Pencatatan doa atau mantra sangatlah penting sebagai sebuah pengetahuan yang mesti dilestarikan , mengingat hal seperti ini mulai memudar di tengah masyarakat adat sekalipun.
Yakobus Gowing Sogen sebagai pendoa yang menjadi fokus bahasan dalam buku ini adalah seorang pendoa yang telah berusia lanjut . Yokobus Gowing Sogen yang lahir tahun 1924 usianya kini 100 tahun atau satu abad tentu dengan usia seperti itu perlu ada regenerasi.

Doa-doa tradisi dalam buku ini sendiri tertulis atau terlafalkan dalam bentuk bahasa lokal yang didampingi oleh terjemahan, Namun menerjemahkan sastra lisan Maran punya persoalan yang perlu disampaikan . Pertama bahwa Maran merupakan mantra atau doa dalam ritus ritus adat Lamaholot Flores Timur. Maran sebagai bahasa ritual berdaya justru didaraskan oleh orang khusus di tempat dan waktu yang khusus.

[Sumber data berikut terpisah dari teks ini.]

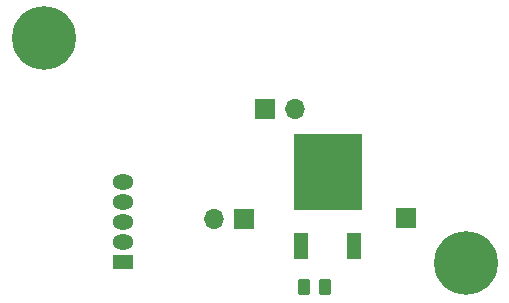
<source format=gbs>
G04 #@! TF.GenerationSoftware,KiCad,Pcbnew,(6.0.9)*
G04 #@! TF.CreationDate,2022-12-23T10:47:14+01:00*
G04 #@! TF.ProjectId,buck,6275636b-2e6b-4696-9361-645f70636258,rev?*
G04 #@! TF.SameCoordinates,Original*
G04 #@! TF.FileFunction,Soldermask,Bot*
G04 #@! TF.FilePolarity,Negative*
%FSLAX46Y46*%
G04 Gerber Fmt 4.6, Leading zero omitted, Abs format (unit mm)*
G04 Created by KiCad (PCBNEW (6.0.9)) date 2022-12-23 10:47:14*
%MOMM*%
%LPD*%
G01*
G04 APERTURE LIST*
G04 Aperture macros list*
%AMRoundRect*
0 Rectangle with rounded corners*
0 $1 Rounding radius*
0 $2 $3 $4 $5 $6 $7 $8 $9 X,Y pos of 4 corners*
0 Add a 4 corners polygon primitive as box body*
4,1,4,$2,$3,$4,$5,$6,$7,$8,$9,$2,$3,0*
0 Add four circle primitives for the rounded corners*
1,1,$1+$1,$2,$3*
1,1,$1+$1,$4,$5*
1,1,$1+$1,$6,$7*
1,1,$1+$1,$8,$9*
0 Add four rect primitives between the rounded corners*
20,1,$1+$1,$2,$3,$4,$5,0*
20,1,$1+$1,$4,$5,$6,$7,0*
20,1,$1+$1,$6,$7,$8,$9,0*
20,1,$1+$1,$8,$9,$2,$3,0*%
G04 Aperture macros list end*
%ADD10C,5.400000*%
%ADD11R,1.800000X1.275000*%
%ADD12O,1.800000X1.275000*%
%ADD13R,1.200000X2.200000*%
%ADD14R,5.800000X6.400000*%
%ADD15R,1.700000X1.700000*%
%ADD16O,1.700000X1.700000*%
%ADD17RoundRect,0.250000X0.262500X0.450000X-0.262500X0.450000X-0.262500X-0.450000X0.262500X-0.450000X0*%
G04 APERTURE END LIST*
D10*
X113538000Y-85979000D03*
X149225000Y-105029000D03*
D11*
X120245000Y-104900000D03*
D12*
X120245000Y-103200000D03*
X120245000Y-101500000D03*
X120245000Y-99800000D03*
X120245000Y-98100000D03*
D13*
X139822000Y-103558000D03*
D14*
X137542000Y-97258000D03*
D13*
X135262000Y-103558000D03*
D15*
X130459000Y-101264000D03*
D16*
X127919000Y-101264000D03*
D15*
X144145000Y-101219000D03*
D17*
X137334000Y-107061000D03*
X135509000Y-107061000D03*
D15*
X132207000Y-91948000D03*
D16*
X134747000Y-91948000D03*
M02*

</source>
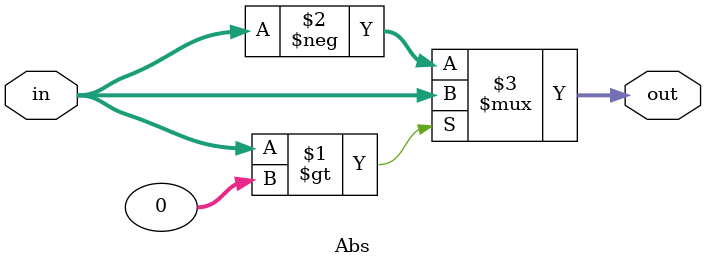
<source format=sv>
module Abs(input signed [11:0] in, output signed [11:0] out);
	assign out = in > 0 ? in : -in;

endmodule

</source>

Kedua, ketika Maran ditulis dan diterjemahkan ke dalam bahasa Indonesia justru ada yang hilang . Itulah di antaranya yang menjadi kendala dalam buku ini.

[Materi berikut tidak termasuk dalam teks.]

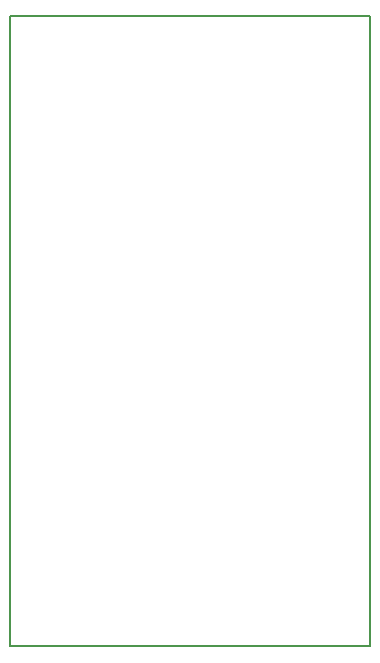
<source format=gbr>
G04 DipTrace 3.3.1.3*
G04 BoardOutline.gbr*
%MOMM*%
G04 #@! TF.FileFunction,Profile*
G04 #@! TF.Part,Single*
%ADD11C,0.14*%
%FSLAX35Y35*%
G04*
G71*
G90*
G75*
G01*
G04 BoardOutline*
%LPD*%
X1000000Y6334000D2*
D11*
X4048000D1*
Y1000000D1*
X1000000D1*
Y6334000D1*
M02*

</source>
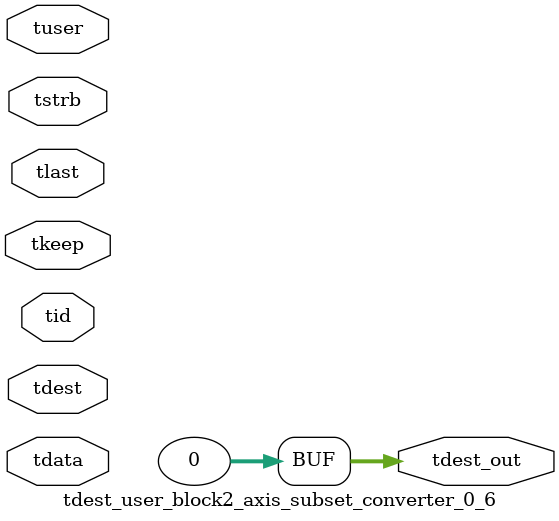
<source format=v>


`timescale 1ps/1ps

module tdest_user_block2_axis_subset_converter_0_6 #
(
parameter C_S_AXIS_TDATA_WIDTH = 32,
parameter C_S_AXIS_TUSER_WIDTH = 0,
parameter C_S_AXIS_TID_WIDTH   = 0,
parameter C_S_AXIS_TDEST_WIDTH = 0,
parameter C_M_AXIS_TDEST_WIDTH = 32
)
(
input  [(C_S_AXIS_TDATA_WIDTH == 0 ? 1 : C_S_AXIS_TDATA_WIDTH)-1:0     ] tdata,
input  [(C_S_AXIS_TUSER_WIDTH == 0 ? 1 : C_S_AXIS_TUSER_WIDTH)-1:0     ] tuser,
input  [(C_S_AXIS_TID_WIDTH   == 0 ? 1 : C_S_AXIS_TID_WIDTH)-1:0       ] tid,
input  [(C_S_AXIS_TDEST_WIDTH == 0 ? 1 : C_S_AXIS_TDEST_WIDTH)-1:0     ] tdest,
input  [(C_S_AXIS_TDATA_WIDTH/8)-1:0 ] tkeep,
input  [(C_S_AXIS_TDATA_WIDTH/8)-1:0 ] tstrb,
input                                                                    tlast,
output [C_M_AXIS_TDEST_WIDTH-1:0] tdest_out
);

assign tdest_out = {1'b0};

endmodule


</source>
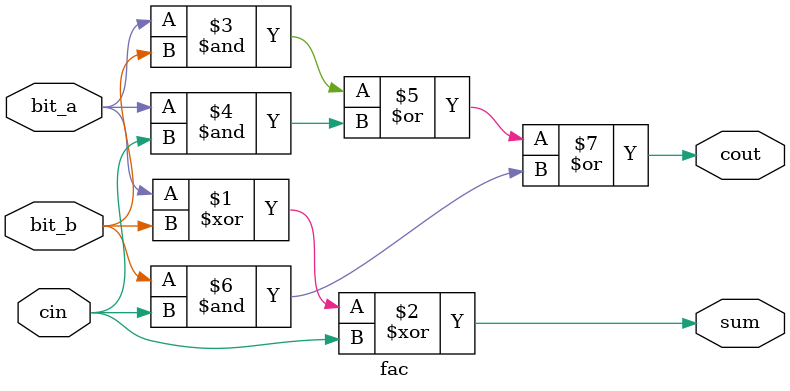
<source format=v>
`ifndef FAC_V
`define FAC_V

module fac (

  input bit_a,
  input bit_b,
  input cin,
  output sum,
  output cout

);

assign sum = bit_a ^ bit_b ^ cin;
assign cout = (bit_a & bit_b) | (bit_a & cin) | (bit_b & cin);

endmodule

`endif
</source>
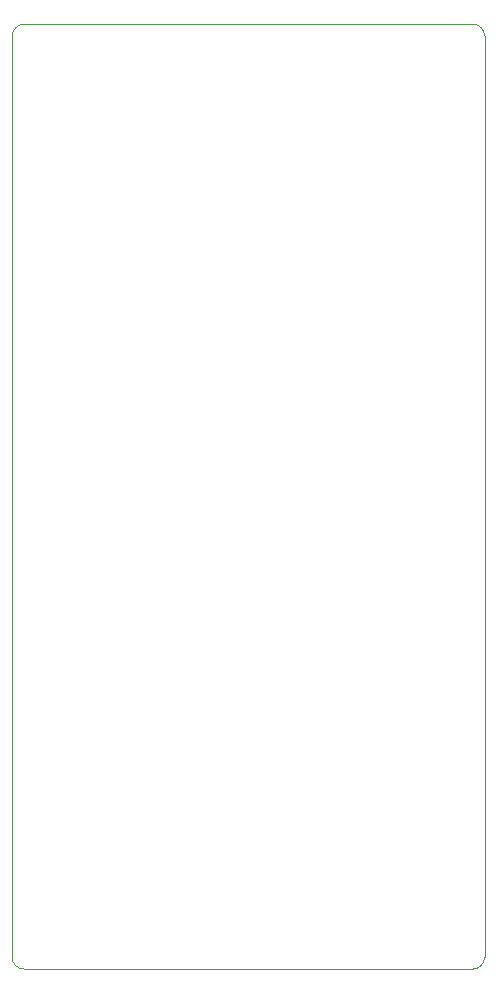
<source format=gbr>
%TF.GenerationSoftware,KiCad,Pcbnew,8.0.4*%
%TF.CreationDate,2024-08-24T14:44:17+02:00*%
%TF.ProjectId,BarbelMotionTracker-V1,42617262-656c-44d6-9f74-696f6e547261,rev?*%
%TF.SameCoordinates,PX7bfa480PY7735940*%
%TF.FileFunction,Profile,NP*%
%FSLAX46Y46*%
G04 Gerber Fmt 4.6, Leading zero omitted, Abs format (unit mm)*
G04 Created by KiCad (PCBNEW 8.0.4) date 2024-08-24 14:44:17*
%MOMM*%
%LPD*%
G01*
G04 APERTURE LIST*
%TA.AperFunction,Profile*%
%ADD10C,0.050000*%
%TD*%
G04 APERTURE END LIST*
D10*
X39000000Y0D02*
X1000000Y0D01*
X1000000Y0D02*
G75*
G02*
X0Y1000000I0J1000000D01*
G01*
X40000000Y79000000D02*
X40000000Y1000000D01*
X0Y1000000D02*
X0Y79000000D01*
X1000000Y80000000D02*
X39000000Y80000000D01*
X40000000Y1000000D02*
G75*
G02*
X39000000Y0I-1000000J0D01*
G01*
X39000000Y80000000D02*
G75*
G02*
X40000000Y79000000I0J-1000000D01*
G01*
X9901Y79000000D02*
G75*
G02*
X1000000Y79999950I999999J0D01*
G01*
M02*

</source>
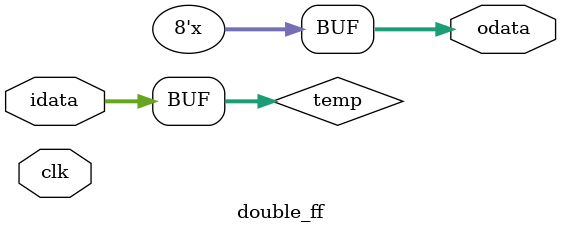
<source format=v>
module double_ff #(           // この回路はバグの元
    parameter DATA_BITS = 8
) (
    input wire clk,
    input wire [DATA_BITS-1:0] idata,
    output reg [DATA_BITS-1:0] odata
);
    reg [DATA_BITS-1:0] temp;
    always @(clk) begin
        temp <= idata;
        odata <= temp;
    end
endmodule
</source>
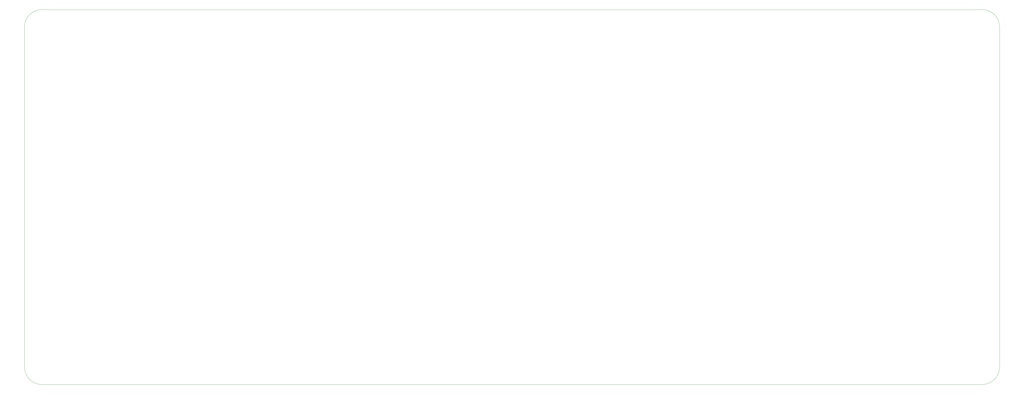
<source format=gbr>
%TF.GenerationSoftware,KiCad,Pcbnew,(6.0.4)*%
%TF.CreationDate,2022-07-07T12:58:29-04:00*%
%TF.ProjectId,Uranium,5572616e-6975-46d2-9e6b-696361645f70,rev?*%
%TF.SameCoordinates,Original*%
%TF.FileFunction,Profile,NP*%
%FSLAX46Y46*%
G04 Gerber Fmt 4.6, Leading zero omitted, Abs format (unit mm)*
G04 Created by KiCad (PCBNEW (6.0.4)) date 2022-07-07 12:58:29*
%MOMM*%
%LPD*%
G01*
G04 APERTURE LIST*
%TA.AperFunction,Profile*%
%ADD10C,0.100000*%
%TD*%
G04 APERTURE END LIST*
D10*
X646509375Y-122634375D02*
X258365625Y-122634375D01*
X258365625Y-277415625D02*
X646509375Y-277415625D01*
X646509375Y-277415625D02*
G75*
G03*
X653653125Y-270271875I25J7143725D01*
G01*
X251221875Y-270271875D02*
G75*
G03*
X258365625Y-277415625I7143725J-25D01*
G01*
X653653125Y-270271875D02*
X653653125Y-129778125D01*
X653653125Y-129778125D02*
G75*
G03*
X646509375Y-122634375I-7143725J25D01*
G01*
X258365625Y-122634375D02*
G75*
G03*
X251221875Y-129778125I-25J-7143725D01*
G01*
X251221875Y-129778125D02*
X251221875Y-270271875D01*
M02*

</source>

Doa-doa yang ada dalam buku ini berkaitan dengan ritus kehidupan masyarakat Lamaholot, seperti persembahan untuk pembangunan rumah adat, doa persembahan memulai tanam dan juga panen serta banyak lagi.

Adapun contoh teks dalam buku ini pada versi terjemahannya adalah sebagai berikut :
Kuberseru kepada Kaka Ratu Tuan Rera Wulan
Ama Nini Meten Tana Ekan.
Kendala kendala dalam buku inipun menarik untuk bisa dikaji kemudian , namun sebagai sebuah pengetahuan maka buku semacam ini perlu ada di tengah masyarakat yang kian jauh dari akar budayanya .
Buku Maran sendiri adalah semacam pertanggungjawaban kepada Dana Indonesiana dari Joe Wain seorang dokumenter yang mendapatkan kesempatan merekam aktivitas Yokubus Gowing Sogen sebagai seorang pendoa.